The Bonanza-Golden Eagle Property is located within the Harquahala Mining District of the Little Harquahala Mountains, La Paz County, Arizona.
Terraco controls the Harquahala-Bonanza and Golden Eagle mines, historically the largest gold producers of the district, as well as the prospective claims on the structural contact zone.
The Harquahala Mining District was organized in the late 1880's. The
Harquahala-Bonanza Mine (otherwise known as the Consolidated Bonanza Lode)
was discovered in 1888. The Bonanza Mine is considered to have been
the most productive mine of the district. The Golden Eagle Mine
was discovered and mined after the original strike at the Harquahala-Bonanza.
The geology of the Little Harquahala Mountains near the Bonanza-Golden
Eagle Property consists of Lower Paleozoic quartzites, calcareous mudstone
with interbedded shales, and thick-bedded to massive limestones to dolomites
of the Cambrian Bolsa Quartzite, Cambrian Abrigo Formation, and Devonian
Martin Formation, respectively. The lower Paleozoic units are in low-angle
(reverse and normal) fault contact with underlying Tertiary to Cretaceous
granitic intrusives. Detachment contacts are locally mylonitic
and extensively sheared and brecciated. The overlying sediments
are strongly folded on regional to outcrop scale, cut by high angle normal
faulting, and are structurally well-prepared to host precious metals ore-bodies.
The ore bodies developed at the Bonanza and Golden Eagle mines
were primarily detachment fault-related, sediment- and intrusive-hosted
gold deposits. Mineralizing fluids, following high and low angle
structures, are inferred to have migrated up to and across low angle normal
faulting where structural preparation and reactive host rock chemistry
were conducive to the formation of significant ore-bodies. Historically
at the Harquahala Mine, gold and silver ores were extracted from altered
structural zones along the detachment (originally described as a thrust)

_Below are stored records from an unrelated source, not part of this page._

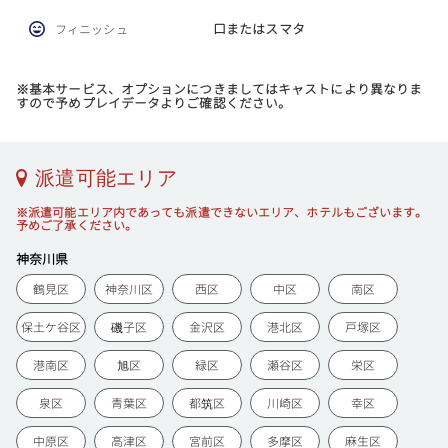
口またはスマタ
フィニッシュ
※基本サービス、オプションにつきましてはキャストにより異なりま
すので予めプレイデータよりご確認ください。
派遣可能エリア
※派遣可能エリア内であっても派遣できないエリア、ホテルもございます。
予めご了承ください。
神奈川県
鶴見区
神奈川区
西区
中区
南区
保土ケ谷区
磯子区
金沢区
港北区
戸塚区
港南区
旭区
緑区
瀬谷区
栄区
泉区
青葉区
都筑区
川崎区
幸区
中原区
高津区
宮前区
多摩区
麻生区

and replacement bodies in lower Paleozoic, calcareous quartzites, muddy
limestones, dolomites, and shaley units. The sediment-hosted ores
were focused along high angle feeder structures and averaged close to one
troy ounce per ton gold and more than one half troy ounce per ton
of silver. Underground working were sampled in the early 1980's
revealing a large area (>= 250 foot length in workings at the 71 foot
level) in altered, calcareous sandstones and quartzites of the Bolsa
Quartzite. Assays, from ALS Chemex, of underground sampling conducted
in February 2005 confirmed or improved upon the earlier sampling results.

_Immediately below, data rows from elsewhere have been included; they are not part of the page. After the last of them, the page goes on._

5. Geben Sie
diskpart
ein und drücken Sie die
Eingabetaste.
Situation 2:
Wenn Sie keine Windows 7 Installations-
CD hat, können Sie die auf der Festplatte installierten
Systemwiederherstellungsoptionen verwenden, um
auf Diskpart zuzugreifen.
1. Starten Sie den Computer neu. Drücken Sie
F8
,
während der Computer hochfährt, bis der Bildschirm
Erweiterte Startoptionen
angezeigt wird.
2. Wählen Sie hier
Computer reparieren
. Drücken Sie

There is a significant potential to expand known mineralization at the
Harquahala-Bonanza, Golden Eagle, and other known targets within the current
property position. This potential has never been adequately tested. Exploration
of the Bonanza Property using modern drilling methods has been limited in scope and
sporadic in nature. Widespread alteration and other known workings/prospects
over a multi-square mile area provide substantial, additional exploration
potential for a district scale opportunity.